Daniel Serfaty: That's very good. So what you're saying in fact is that the work that stimulates the team in and by itself has in it a structure that will provoke certain behaviors in the team.

Eduardo Salas: Correct.

Daniel Serfaty: So if you want to understand a team, you shouldn't look just inside, you also have to look on the outside of the team to truly understand how that team works. Is that right?

Eduardo Salas: Yeah. And so again, things that I've learned, I think as Scott and Kara will agree, task interdependency, and we make a point of this in the book, why it's important is because it basically outlines what kind of competencies you need, what kind of competencies matter depending on where you are in this continuum of interdependency. And I think that's been one of the best, I won't say ah-ha, but one of the best insights we've had collectively, those who study teams. And that has driven a lot of good practice. So what do you do when you have low interdependence versus what do you do when you have high interdependence?

Daniel Serfaty: Yes. I see you nodding, Kara. Do you agree with Eduardo? Because my next question for all of you is, okay, so the audience understands a bunch of variables and a bunch of complexities that are associated with teamwork and human teams, but what is a team? How do we define a team? And is that just a group of people who are working on things that have interdependence? Is there more than that?

Eduardo Salas: Actually, one of the [inaudible 00:18:39] papers that I have, it's about the definition of a team that we published in 1992 I believe it was. It's interesting. This discussion is making me connect all the dots, it's amazing. So again, why do we have to define and provide a definition of teams? So we're doing this meta analysis, we're observing all these teams in Navy. We now know there are differences among them, that all teams are not created equal. And then we said, "If all teams are no created equal, the kind of research that we want to do cannot generalize to everybody, to all those teams. We need to focus." And so the definition, Scott, correct me if I'm wrong, the definition came as a result of trying to put boundaries around the kind of team that we were going to look at and that's what we did. So it's two people, two or more who perhaps share goals, they are interdependent and so on. So that's how that definition came.
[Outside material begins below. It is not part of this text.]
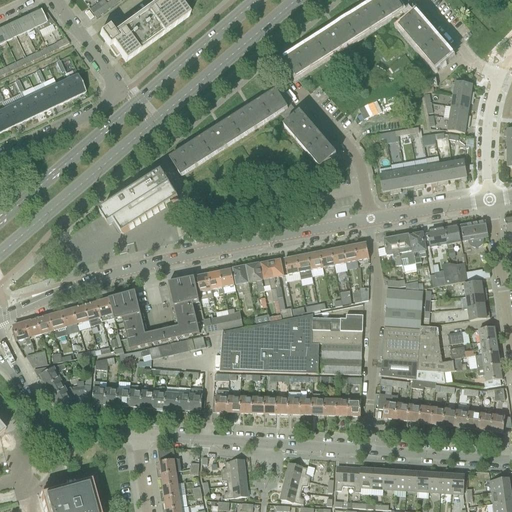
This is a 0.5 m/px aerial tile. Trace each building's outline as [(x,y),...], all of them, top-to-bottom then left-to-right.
[(189,17),(176,0),(172,0),(117,40),(115,38),(108,29),(99,35),(99,36),(115,58),(119,55),(125,63),(189,17)] [(380,0),(375,3),(387,21),(394,17),(402,12),(401,10),(396,1),(395,0),(380,0)] [(106,5),(102,8),(105,12),(114,6),(111,1),(106,5)] [(375,3),(345,23),(356,41),(387,21),(375,3)] [(105,12),(102,8),(101,8),(98,4),(89,11),(95,19),(105,12)] [(40,11),(30,16),(35,28),(37,33),(54,25),(46,14),(42,16),(40,11)] [(399,29),(423,58),(439,43),(415,15),(412,18),(407,12),(399,19),(404,24),(399,29)] [(30,16),(19,21),(25,33),(35,28),(30,16)] [(19,21),(9,26),(15,38),(25,33),(19,21)] [(345,23),(315,42),(326,60),(356,41),(345,23)] [(9,26),(0,30),(0,32),(5,43),(15,38),(9,26)] [(326,60),(315,42),(284,61),(296,79),(326,60)] [(439,43),(423,58),(435,72),(452,58),(439,43)] [(55,45),(48,48),(50,53),(58,49),(55,45)] [(42,51),(35,54),(37,59),(44,56),(42,51)] [(35,54),(25,59),(27,64),(37,59),(35,54)] [(25,59),(15,64),(17,69),(27,64),(25,59)] [(66,81),(75,99),(85,94),(77,76),(66,81)] [(421,82),(423,90),(431,88),(437,87),(436,79),(421,82)] [(455,79),(453,97),(473,100),(474,95),(471,94),(472,87),(467,86),(468,81),(455,79)] [(53,80),(43,85),(46,91),(54,108),(64,103),(56,86),(53,80)] [(66,81),(56,86),(64,103),(75,99),(66,81)] [(46,91),(35,96),(44,113),(54,108),(46,91)] [(276,92),(260,102),(272,120),(288,110),(276,92)] [(35,96),(25,101),(33,118),(44,113),(35,96)] [(16,97),(1,104),(3,109),(18,102),(16,97)] [(453,97),(451,109),(468,111),(469,105),(472,106),(473,100),(453,97)] [(25,101),(14,106),(23,123),(33,118),(25,101)] [(260,102),(230,121),(242,139),(272,120),(260,102)] [(14,106),(4,110),(12,128),(23,123),(14,106)] [(451,109),(449,121),(469,124),(470,118),(467,118),(468,111),(451,109)] [(4,110),(0,112),(0,128),(2,133),(12,128),(4,110)] [(283,128),(308,156),(324,142),(300,114),(297,116),(292,111),(284,117),(289,123),(283,128)] [(230,121),(200,141),(211,159),(242,139),(230,121)] [(469,124),(449,121),(447,133),(454,134),(464,136),(465,129),(468,129),(469,124)] [(506,132),(503,132),(503,138),(506,138),(506,144),(511,144),(511,131),(506,132)] [(424,138),(422,138),(423,148),(435,147),(435,142),(435,141),(434,137),(424,138)] [(211,159),(200,141),(169,160),(181,178),(211,159)] [(324,142),(308,156),(320,170),(336,156),(324,142)] [(503,151),(503,157),(511,156),(511,144),(506,144),(506,151),(503,151)] [(511,156),(503,157),(503,162),(507,162),(507,169),(511,168),(511,156)] [(463,162),(451,164),(454,182),(460,181),(460,184),(466,183),(466,180),(463,162)] [(451,164),(439,167),(442,187),(448,186),(448,183),(454,182),(451,164)] [(439,167),(427,169),(430,186),(436,185),(437,188),(442,187),(439,167)] [(427,169),(415,171),(419,191),(424,190),(424,187),(430,186),(427,169)] [(415,171),(403,173),(406,190),(413,189),(413,192),(419,191),(415,171)] [(403,173),(391,175),(395,195),(401,194),(400,191),(406,190),(403,173)] [(106,210),(99,214),(108,227),(114,223),(122,236),(178,200),(165,179),(162,174),(122,200),(106,210)] [(395,195),(391,175),(379,177),(382,194),(389,193),(390,196),(395,195)] [(488,239),(485,223),(460,227),(463,243),(468,242),(469,245),(471,247),(474,249),(479,248),(482,245),(483,243),(483,240),(488,239)] [(445,230),(443,230),(447,247),(447,251),(453,250),(452,246),(461,244),(460,237),(458,228),(445,230)] [(443,230),(426,233),(429,250),(447,247),(443,230)] [(415,237),(410,237),(413,250),(415,265),(416,271),(420,270),(419,265),(421,265),(420,259),(426,258),(425,254),(423,245),(422,235),(420,236),(419,235),(416,235),(415,237)] [(408,237),(395,239),(396,246),(398,247),(399,255),(400,255),(401,262),(402,267),(402,268),(415,265),(413,250),(412,250),(410,250),(408,237)] [(402,267),(401,262),(400,255),(399,255),(398,247),(396,246),(395,239),(384,241),(387,258),(389,265),(395,264),(395,268),(402,267)] [(366,245),(354,247),(357,263),(369,260),(366,245)] [(354,247),(342,249),(345,265),(357,263),(354,247)] [(342,249),(331,252),(334,267),(336,275),(347,273),(345,265),(342,249)] [(331,252),(319,254),(322,270),(334,267),(331,252)] [(319,254),(307,256),(310,272),(322,270),(319,254)] [(296,259),(299,274),(300,283),(312,280),(310,272),(307,256),(296,259)] [(287,277),(299,274),(296,259),(284,261),(287,277)] [(280,262),(271,263),(278,300),(282,299),(279,280),(283,279),(282,271),(280,262)] [(270,263),(260,265),(262,275),(264,283),(265,287),(270,286),(273,303),(278,302),(278,300),(270,263)] [(445,287),(453,285),(450,265),(441,267),(443,279),(445,287)] [(453,285),(467,283),(465,274),(464,265),(456,266),(450,265),(453,285)] [(258,266),(247,268),(249,278),(250,284),(256,283),(256,284),(258,294),(264,293),(262,283),(260,276),(258,266)] [(245,268),(233,271),(235,281),(236,287),(237,287),(238,294),(242,293),(243,294),(243,297),(244,296),(247,310),(253,308),(250,295),(248,286),(247,278),(245,268)] [(231,271),(219,273),(222,290),(234,288),(231,271)] [(470,273),(465,274),(467,283),(472,282),(489,279),(488,272),(482,273),(482,271),(470,273)] [(219,273),(208,276),(211,291),(217,290),(219,296),(223,295),(222,290),(219,273)] [(211,291),(208,276),(196,278),(202,306),(214,303),(211,291)] [(168,284),(175,315),(194,311),(192,304),(199,302),(194,279),(168,284)] [(435,280),(437,288),(445,287),(443,279),(435,280)] [(464,286),(465,298),(486,295),(485,290),(481,290),(480,284),(464,286)] [(368,290),(359,290),(360,292),(360,295),(360,298),(361,304),(363,303),(368,302),(368,290)] [(387,291),(385,313),(421,315),(423,293),(418,293),(411,292),(387,291)] [(113,316),(115,322),(122,320),(124,330),(143,325),(135,293),(109,300),(108,300),(113,316)] [(465,298),(467,310),(484,308),(483,302),(487,301),(486,295),(465,298)] [(108,300),(96,304),(102,324),(114,320),(113,316),(108,300)] [(96,304),(84,307),(89,323),(90,329),(102,325),(102,324),(96,304)] [(84,307),(72,311),(77,326),(89,323),(84,307)] [(484,308),(467,310),(469,323),(489,320),(489,314),(485,314),(484,308)] [(291,310),(280,312),(281,314),(281,316),(282,322),(293,320),(292,316),(291,312),(291,310)] [(303,310),(291,312),(292,316),(293,320),(307,317),(306,314),(304,315),(303,310)] [(72,311),(61,314),(65,329),(77,326),(72,311)] [(174,340),(199,334),(194,311),(175,315),(178,327),(171,329),(174,340)] [(385,313),(384,330),(420,332),(420,328),(421,315),(385,313)] [(61,314),(49,317),(53,333),(55,340),(67,337),(65,329),(61,314)] [(230,329),(242,327),(240,315),(236,316),(236,317),(228,318),(230,329)] [(313,320),(312,333),(362,334),(362,315),(350,315),(350,317),(346,317),(346,321),(313,320)] [(318,375),(319,346),(312,345),(312,333),(313,320),(313,316),(307,317),(293,320),(282,322),(270,324),(256,327),(222,334),(220,373),(318,375)] [(281,316),(269,319),(270,324),(282,322),(281,316)] [(49,317),(37,321),(41,336),(53,333),(49,317)] [(268,317),(255,319),(256,327),(270,324),(269,319),(268,317)] [(228,318),(217,321),(219,329),(222,328),(223,331),(230,329),(228,318)] [(217,321),(210,322),(210,320),(203,322),(206,334),(213,333),(219,329),(217,321)] [(37,321),(25,324),(30,339),(41,336),(37,321)] [(14,331),(12,332),(15,343),(17,342),(17,343),(25,341),(26,347),(31,346),(30,339),(25,324),(13,328),(14,331)] [(124,330),(129,351),(174,340),(171,329),(145,335),(143,325),(124,330)] [(418,364),(417,373),(443,375),(454,373),(453,363),(442,365),(442,364),(437,329),(420,328),(420,332),(418,364)] [(478,332),(480,344),(496,342),(494,329),(478,332)] [(384,330),(382,362),(418,364),(420,332),(384,330)] [(319,346),(322,346),(362,347),(362,334),(312,333),(312,345),(319,346)] [(448,336),(449,346),(463,345),(462,334),(448,336)] [(116,340),(110,342),(112,349),(121,346),(118,335),(115,338),(116,340)] [(496,342),(480,344),(482,357),(498,354),(496,342)] [(322,346),(321,361),(361,362),(362,347),(322,346)] [(450,350),(452,361),(466,359),(464,349),(450,350)] [(149,350),(140,353),(142,359),(150,356),(149,350)] [(45,353),(34,356),(36,362),(46,360),(45,353)] [(131,354),(119,356),(119,358),(120,363),(132,361),(131,354)] [(482,357),(475,358),(476,370),(500,366),(498,354),(482,357)] [(60,357),(52,358),(53,366),(61,364),(61,360),(60,357)] [(46,360),(30,364),(32,369),(47,367),(46,360)] [(107,366),(106,361),(95,363),(95,369),(95,371),(107,372),(107,366)] [(361,362),(321,361),(321,376),(361,377),(361,362)] [(417,382),(417,373),(418,364),(382,362),(382,365),(380,378),(390,379),(412,381),(417,382)] [(461,362),(453,363),(454,373),(462,372),(461,362)] [(46,388),(64,378),(60,372),(65,369),(63,366),(33,372),(38,380),(40,378),(42,381),(41,382),(44,388),(46,388)] [(500,366),(476,370),(478,378),(484,377),(486,384),(492,383),(502,382),(500,366)] [(417,373),(417,382),(423,383),(435,384),(445,385),(443,375),(417,373)] [(64,378),(46,388),(51,398),(66,391),(65,389),(64,387),(63,385),(68,382),(65,378),(64,378)] [(392,388),(399,389),(400,383),(380,381),(379,387),(392,389),(392,388)] [(412,381),(411,390),(422,391),(423,389),(423,383),(417,382),(412,381)] [(94,383),(94,390),(92,406),(105,407),(106,391),(99,390),(99,384),(94,383)] [(69,389),(51,398),(54,402),(52,403),(55,409),(57,408),(57,409),(71,402),(73,405),(78,401),(82,403),(83,401),(90,401),(91,387),(85,387),(84,387),(77,388),(69,389)] [(129,408),(141,409),(142,390),(142,388),(130,387),(130,392),(129,408)] [(154,391),(153,410),(157,410),(158,412),(163,413),(164,411),(165,411),(166,395),(166,391),(165,388),(159,388),(158,391),(154,391)] [(141,409),(153,410),(154,391),(142,390),(141,409)] [(494,392),(494,397),(494,403),(496,403),(505,402),(503,390),(494,392)] [(105,407),(117,408),(118,392),(106,391),(105,407)] [(117,408),(129,408),(130,392),(118,392),(117,408)] [(213,398),(212,414),(215,414),(228,415),(228,399),(228,393),(216,392),(216,398),(213,398)] [(288,400),(288,416),(300,417),(300,401),(300,394),(288,394),(288,400)] [(165,411),(176,412),(178,396),(166,395),(165,411)] [(188,412),(188,413),(190,396),(178,396),(176,412),(181,412),(182,414),(187,414),(188,412)] [(204,413),(205,397),(190,396),(188,413),(193,413),(194,415),(199,415),(200,413),(201,413),(204,413)] [(312,401),(312,417),(324,417),(324,401),(324,396),(312,396),(312,401)] [(383,420),(395,421),(397,405),(398,398),(379,396),(377,411),(384,412),(383,420)] [(239,415),(240,415),(240,399),(228,399),(228,415),(232,415),(233,417),(238,417),(239,415)] [(240,415),(252,415),(252,399),(240,399),(240,415)] [(252,415),(264,416),(264,400),(252,399),(252,415)] [(264,416),(276,416),(276,400),(264,400),(264,416)] [(276,416),(288,416),(288,400),(276,400),(276,416)] [(300,417),(312,417),(312,401),(300,401),(300,417)] [(324,417),(336,418),(336,402),(324,401),(324,417)] [(336,418),(348,418),(348,402),(336,402),(336,418)] [(348,402),(348,418),(360,418),(360,402),(348,402)] [(395,421),(407,423),(409,407),(397,405),(395,421)] [(407,423),(419,424),(421,408),(409,407),(407,423)] [(419,424),(431,426),(433,409),(421,408),(419,424)] [(431,426),(443,427),(445,411),(433,409),(431,426)] [(443,427),(455,428),(456,412),(445,411),(443,427)] [(455,428),(466,430),(468,414),(456,412),(455,428)] [(478,431),(490,433),(492,417),(485,416),(486,412),(481,412),(480,415),(478,431)] [(466,430),(478,431),(480,415),(468,414),(466,430)] [(492,417),(490,433),(503,434),(504,418),(492,417)] [(173,450),(157,449),(159,463),(161,476),(175,473),(181,473),(179,461),(174,461),(173,450)] [(220,472),(221,477),(245,474),(244,462),(224,464),(225,470),(220,472)] [(288,466),(285,477),(309,483),(310,478),(306,476),(307,470),(288,466)] [(343,488),(348,489),(349,470),(337,469),(335,493),(341,493),(343,488)] [(354,494),(360,495),(360,494),(361,470),(349,470),(348,489),(353,489),(354,494)] [(360,490),(371,490),(373,471),(361,470),(360,494),(360,495),(360,490)] [(371,490),(383,491),(384,472),(373,471),(371,490)] [(383,491),(394,492),(395,473),(384,472),(383,491)] [(161,476),(162,488),(177,485),(175,473),(161,476)] [(394,492),(405,493),(407,474),(395,473),(394,492)] [(226,483),(227,488),(246,486),(245,474),(221,477),(222,482),(226,483)] [(405,493),(417,494),(418,474),(407,474),(405,493)] [(417,494),(428,494),(429,475),(418,474),(417,494)] [(428,494),(440,495),(441,476),(429,475),(428,494)] [(440,495),(451,496),(452,477),(441,476),(440,495)] [(285,477),(283,489),(301,494),(303,488),(307,489),(309,483),(285,477)] [(452,477),(451,496),(463,497),(464,477),(452,477)] [(489,483),(491,495),(510,493),(508,480),(489,483)] [(43,511),(98,511),(90,483),(39,497),(43,511)] [(162,488),(164,499),(179,497),(177,485),(162,488)] [(246,486),(227,488),(228,494),(223,495),(224,501),(248,499),(246,486)] [(0,511),(31,511),(25,487),(0,493),(0,511)] [(301,494),(283,489),(279,501),(303,507),(304,501),(300,499),(301,494)] [(491,495),(493,506),(511,503),(510,493),(491,495)] [(164,499),(166,511),(181,509),(179,497),(164,499)] [(493,506),(493,511),(511,511),(511,504),(511,503),(493,506)]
Scott Tannenbaum: What's interesting is, for me, how that's morphed over time. So my recollection is the same as Ed. We needed to draw kind of a box around what we were going to study, and so formal definition. But what's happened overtime through kind of practical experiences is that not all teams, particularly in organizational settings, are this neat cluster of reporting relationships in boxes with a tight boundary around it and defined roles, et cetera. It's just become mushier and more dynamic. And so to me, a team is still more than one person. And I would say they have at least some interdependency and some shared goals, but it doesn't mean that they're completely shared goals. In fact, I think most teams in organizational settings have this combination of pulls and pushes of sharedness, but also individual needs. We see this in senior leadership teams all the time. They have a shared need for the company, but the head of finance also has their own needs that's different than the chief technology officer. I think it's a little bit mushier. And of course there's now also kind of the concept of teams of teams that pops up.